Question: 51. Which of the following are paramagnetic?
A. \left[\mathrm{NiCl}_{4}\right]^{2-}
B. \mathrm{Ni}(\mathrm{CO})_{4}
C. \left[\mathrm{Ni}(\mathrm{CN})_{4}\right]^{2-}
D. \left[\mathrm{Ni}\left(\mathrm{H}_{2} \mathrm{O}\right)_{6}\right]^{2+}
E. \mathrm{Ni}\left(\mathrm{PPh}_{3}\right)_{4}
Choose the correct answer from the options given below:
(1) A and C only
(2) B and E only
(3) A and D only
(4) A, D and E only
Answer: Option (3)
Explanation:
Nickel has atomic number 28, so its ground-state electronic configuration is
[Ar]\,3d^{8}4s^{2}.
In complexes where nickel is in the oxidation state +2,
the configuration becomes 3d^{8}.
Paramagnetism depends on the presence of unpaired electrons.

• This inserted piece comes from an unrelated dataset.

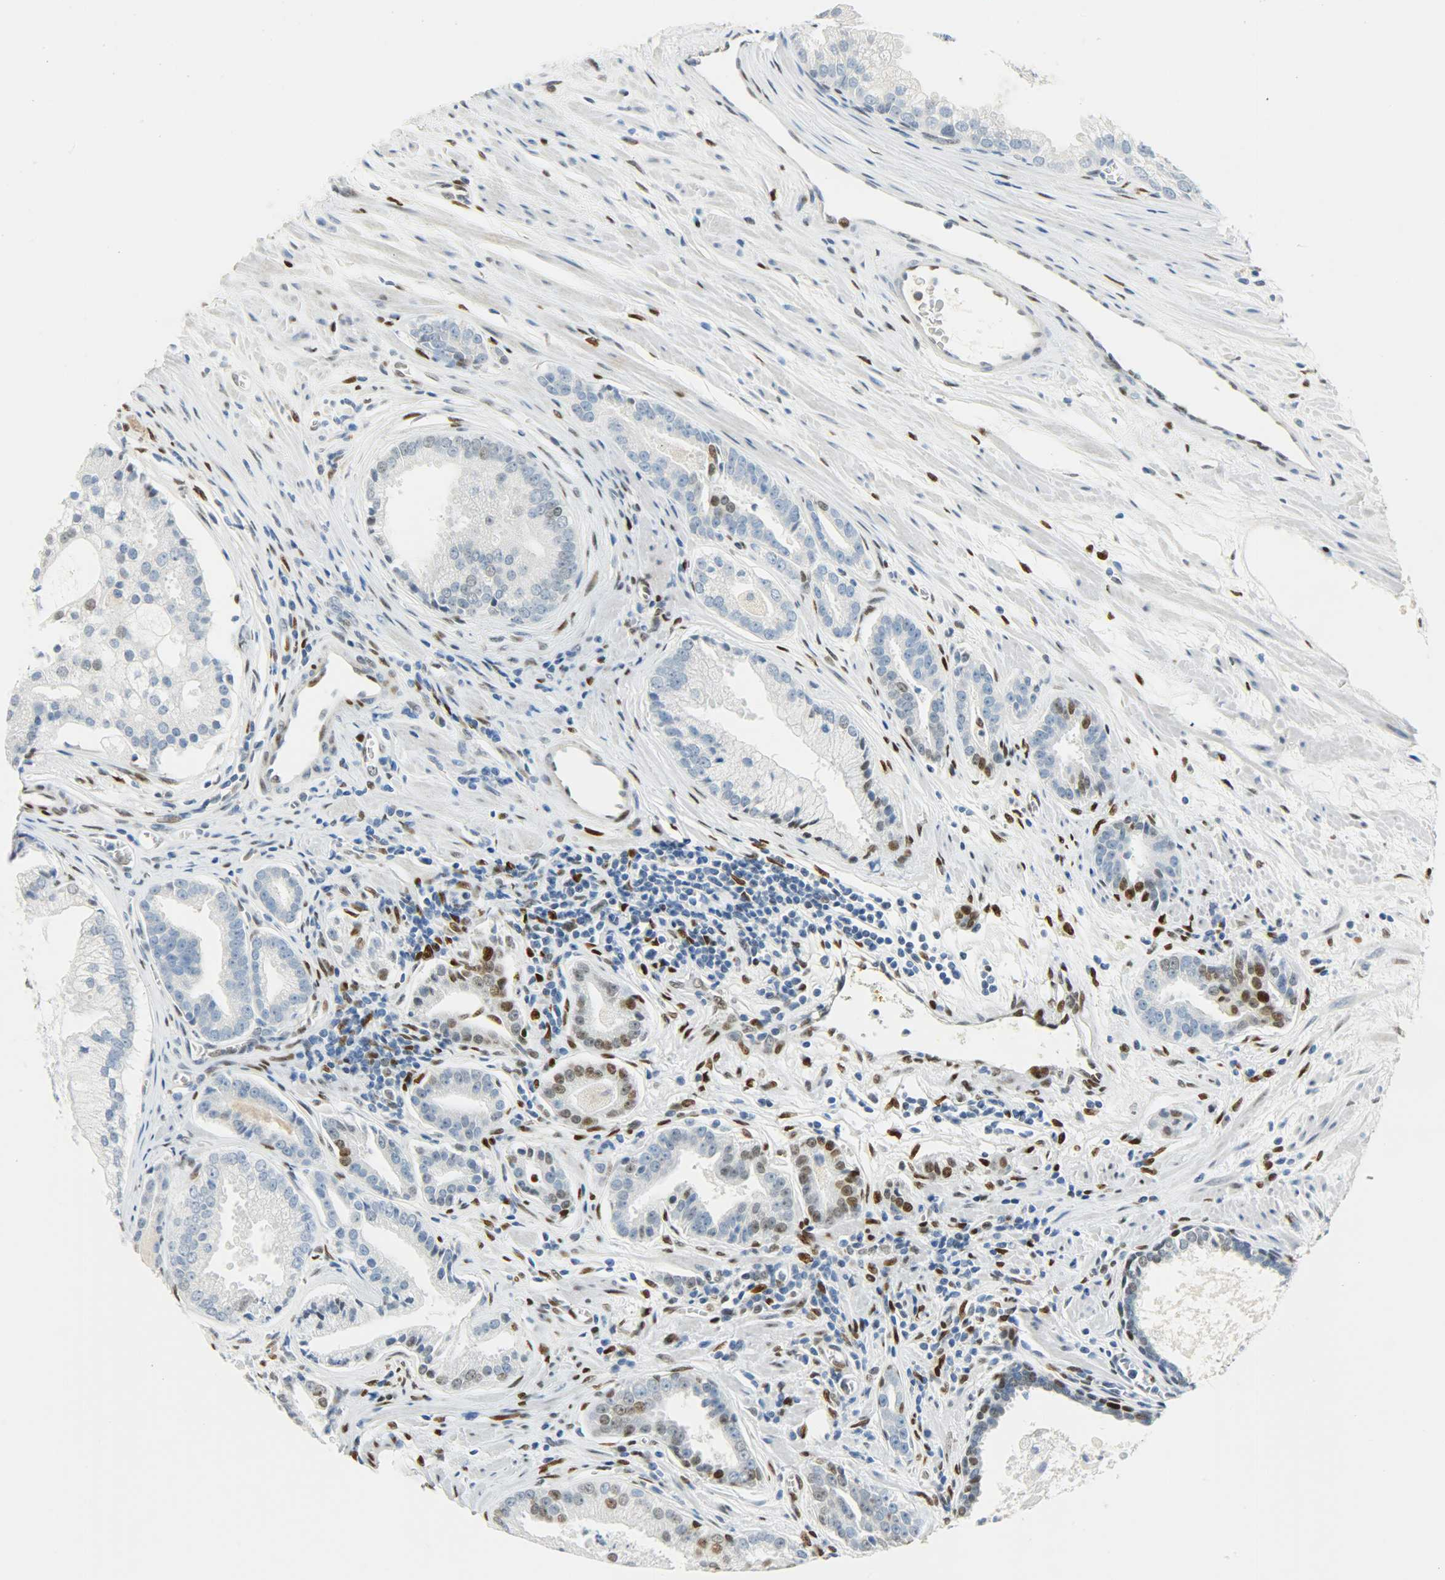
{"staining": {"intensity": "weak", "quantity": "<25%", "location": "nuclear"}, "tissue": "prostate cancer", "cell_type": "Tumor cells", "image_type": "cancer", "snomed": [{"axis": "morphology", "description": "Adenocarcinoma, High grade"}, {"axis": "topography", "description": "Prostate"}], "caption": "High magnification brightfield microscopy of prostate adenocarcinoma (high-grade) stained with DAB (brown) and counterstained with hematoxylin (blue): tumor cells show no significant expression.", "gene": "JUNB", "patient": {"sex": "male", "age": 67}}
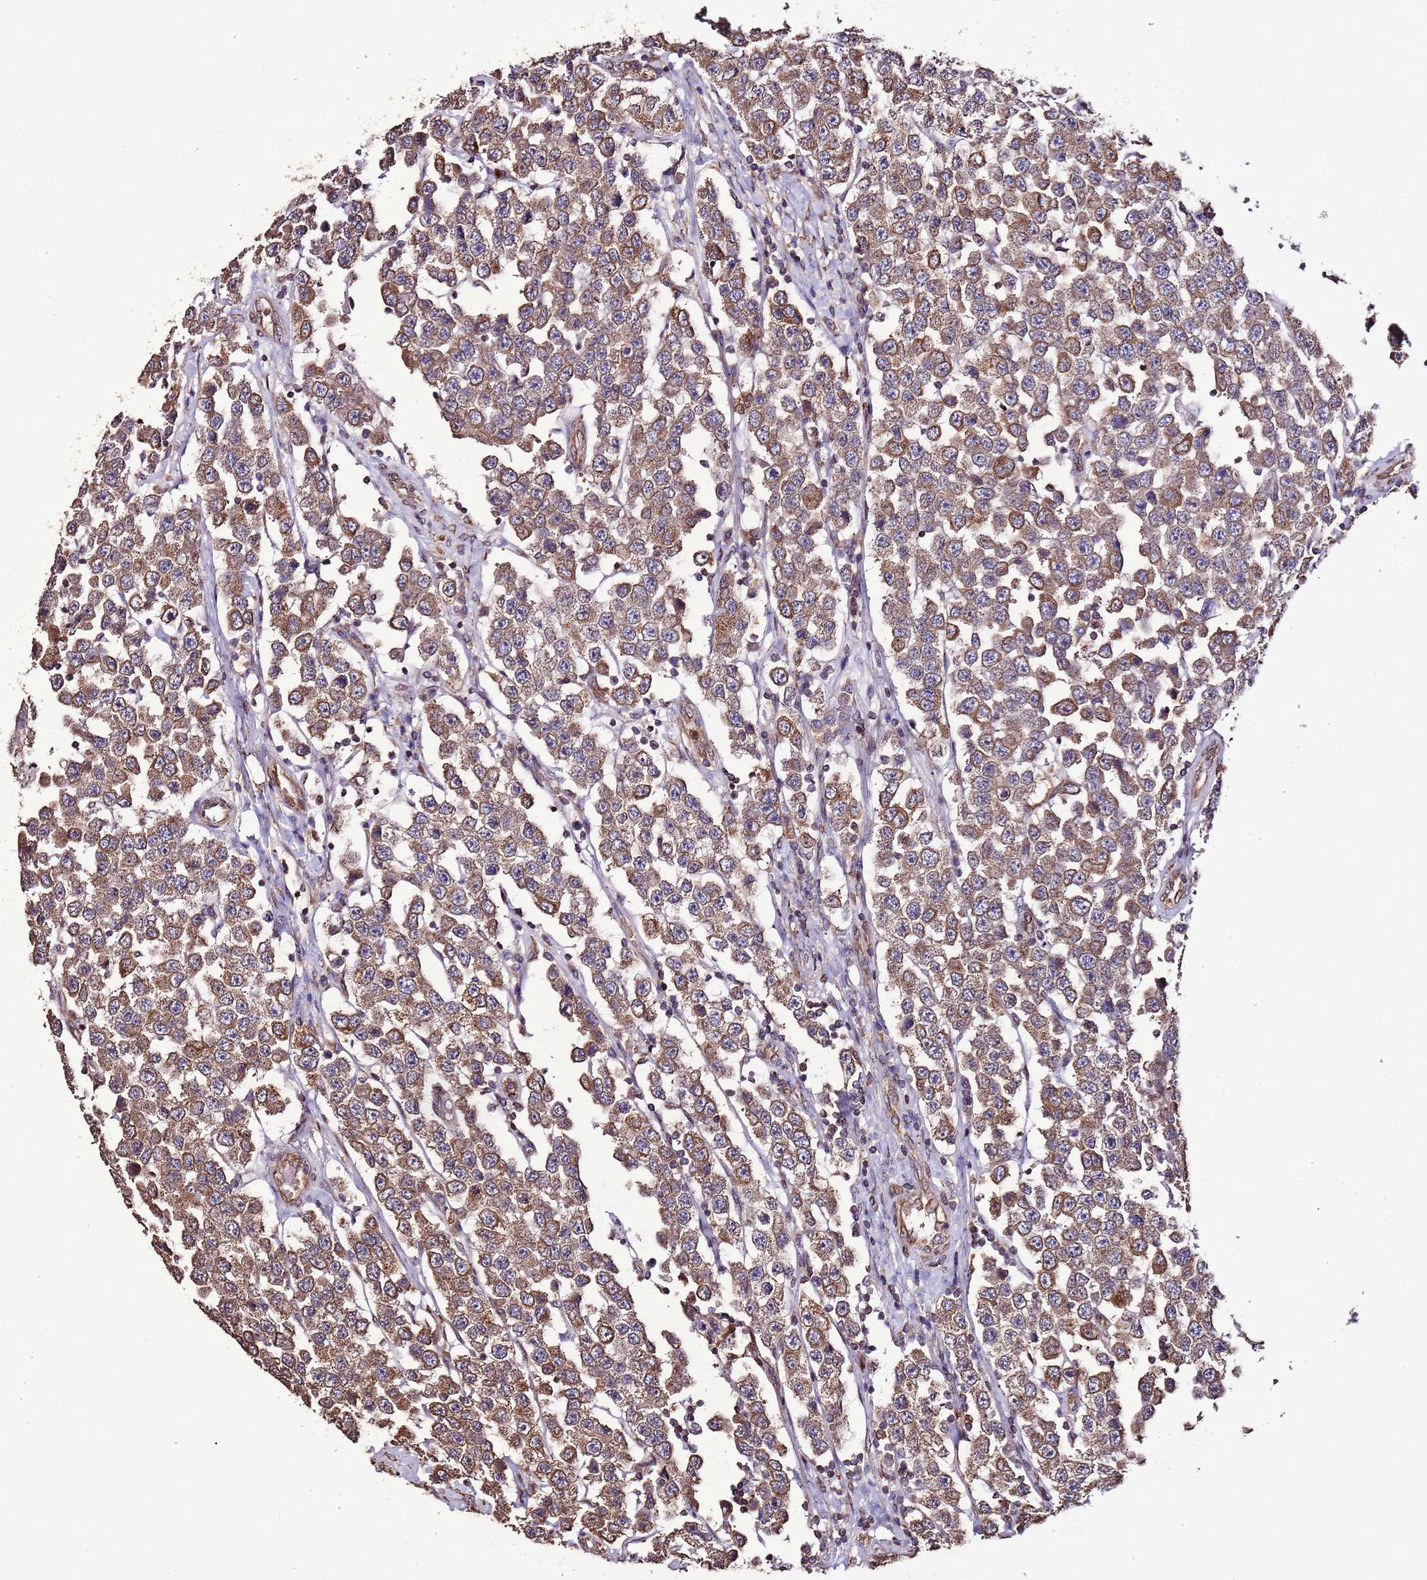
{"staining": {"intensity": "moderate", "quantity": ">75%", "location": "cytoplasmic/membranous"}, "tissue": "testis cancer", "cell_type": "Tumor cells", "image_type": "cancer", "snomed": [{"axis": "morphology", "description": "Seminoma, NOS"}, {"axis": "topography", "description": "Testis"}], "caption": "Testis cancer (seminoma) stained with immunohistochemistry (IHC) displays moderate cytoplasmic/membranous expression in about >75% of tumor cells.", "gene": "SLC41A3", "patient": {"sex": "male", "age": 28}}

Statement A: [NiCl_{4}]^{2-}. Here nickel is Ni^{2+} (3d^{8}).
The complex is tetrahedral with weak-field ligand Cl^{-}.
In tetrahedral d^{8} with weak ligands,
electrons remain unpaired, giving two unpaired electrons.
Hence it is paramagnetic. So A is true.
Statement B: Ni(CO)_{4}. Oxidation state of nickel is 0,
so configuration is 3d^{10}.
All electrons are paired; therefore the complex is diamagnetic.
So B is not paramagnetic.
Statement C: [Ni(CN)_{4}]^{2-}.
Nickel is Ni^{2+} (3d^{8})
with strong-field ligand CN^{-}.
The complex is square planar and low spin;
all d-electrons get paired, giving 0 unpaired electrons.
Hence it is diamagnetic. So C is not paramagnetic.
Statement D: [Ni(H_{2}O)_{6}]^{2+}.
Nickel is Ni^{2+} (3d^{8}) in an octahedral field with weak-field ligand H_{2}O.
The complex is high spin with two unpaired electrons, so it is paramagnetic.
Thus D is true.
Statement E: Ni(PPh_{3})_{4}.
Nickel is in oxidation state 0 with configuration 3d^{10}.
All electrons are paired, so the complex is diamagnetic.
Hence E is not paramagnetic.
Therefore, only complexes A and D are paramagnetic,
so the correct option is (3) A and D only.